Par Aurélie Clément et Jessie Nganga

 

Le jeudi 7 septembre 2017, Envoyé Spécial a diffusé « Hôpital public, la loi du marché » sur France 2. Cette enquête édifiante dénonce les restrictions budgétaires et les nouvelles méthodes de gestion appliquées dans les établissements de santé. Julie Pichot, la journaliste à l’origine de ce reportage, nous en dévoile les coulisses et nous parle de son métier. Rencontre.

« Un boulot de petite fourmi »

C’est en février 2017 qu’elle commence à enquêter pour son reportage. Tout est partie d’un constat : le taux de suicide des professionnels de santé augmente, « l’hôpital public va mal ». Puis l’envie de creuser, de comprendre pourquoi. Il aura donc fallu cinq mois à la journaliste pour boucler son reportage : « je ne pensais pas que c’était aussi fermé car il y a plein d’hôpitaux en France, je pensais trouver des gens pour parler mais ça a été très compliqué ».  Elle nous a expliqué qu’il n’y avait selon elle « pas de méthode » pour réussir à obtenir des témoignages mais a souligné l’importance de créer un lien de confiance, de rassurer les gens et d’être honnête. Elle a insisté sur la rigueur dont doivent faire part les journalistes « chaque image doit pouvoir être prouvée par un document, nous devons nous assurer de la véracité des faits, être béton ! ».

Son enquête sur le management et la souffrance à l’hôpital public a dernièrement contribué au débat de l’Assemblée. Et pour la journaliste, c’est là tout l’intérêt du journalisme et de l’enquête. Pouvoir révéler des problèmes dont les institutions et le public n’ont pas conscience –ou ne veulent pas voir.

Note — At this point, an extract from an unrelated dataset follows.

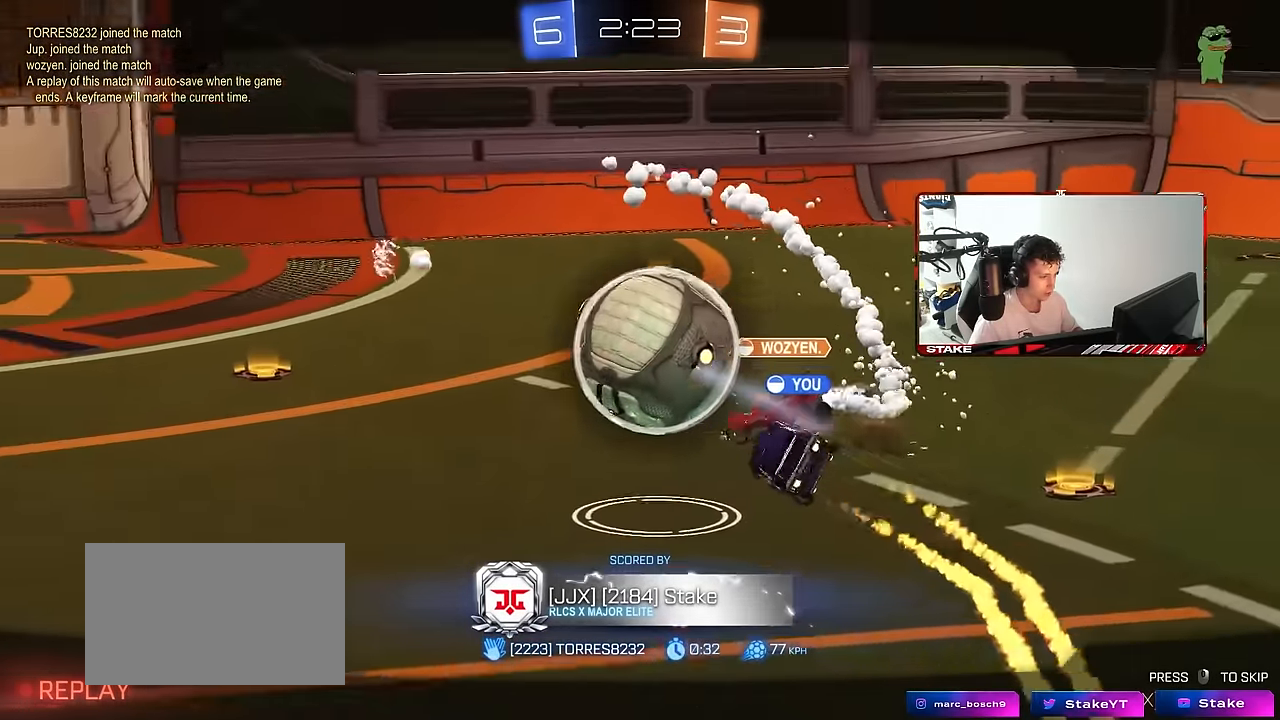
{"keys": [], "mouse": [], "mouse_move": "still", "events": [[333, "mouse_right", "down"], [466, "mouse_right", "up"]]}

Ce « boulot de petite fourmi » prend du temps confie-t-elle.

Un métier précaire

Mais alors pourquoi avoir choisi cette voie ? « Je me disais que j’allais pouvoir rencontrer des gens, des univers différents et ça c’est génial », explique Julie Pichot. Par amour du terrain mais aussi de l’image, elle décide donc de se spécialiser en télévision. « En presse et en radio, j’ai vite compris qu’on allait de moins en moins vers le terrain, poursuit-elle, Et en journalisme télé on a l’obligation d’avoir des images. »

Mais comme dans les autres médias, ces journalistes sont confrontés à des difficultés. Et la précarité du métier est la plus grande. Pour la journaliste, si l’on veut continuer à avoir des reportages de qualité – issus d’un travail d’enquête conséquent en amont – « Il va falloir trouver de nouvelles manières de fonctionner pour que les journalistes fassent leur travail de manière moins précaire. L’enquête prend du temps et c’est mal payé ».

« Toujours faire ses preuves »

La passion pour l’enquête, l’information, c’est ce qui motive Julie Pichot. Même s’il y a des moments de doute, comme elle l’avoue. « Si tu veux être payé pour les heures que tu fais, il ne faut pas être journaliste ». Cependant, il faut garder espoir, croire que cette situation de précarité va changer, car les journalistes sont une partie de la démocratie.

Le journalisme est un métier dur. « Il faut toujours faire ses preuves et tout le temps se remettre en question ». A la fin de la rencontre, la journaliste donne un conseil aux futurs journalistes : « Pratiquer, n’ayez pas peur de faire des choses. Il faut démarcher les rédactions, les boîtes de production, faire des stages pour se créer un réseau ».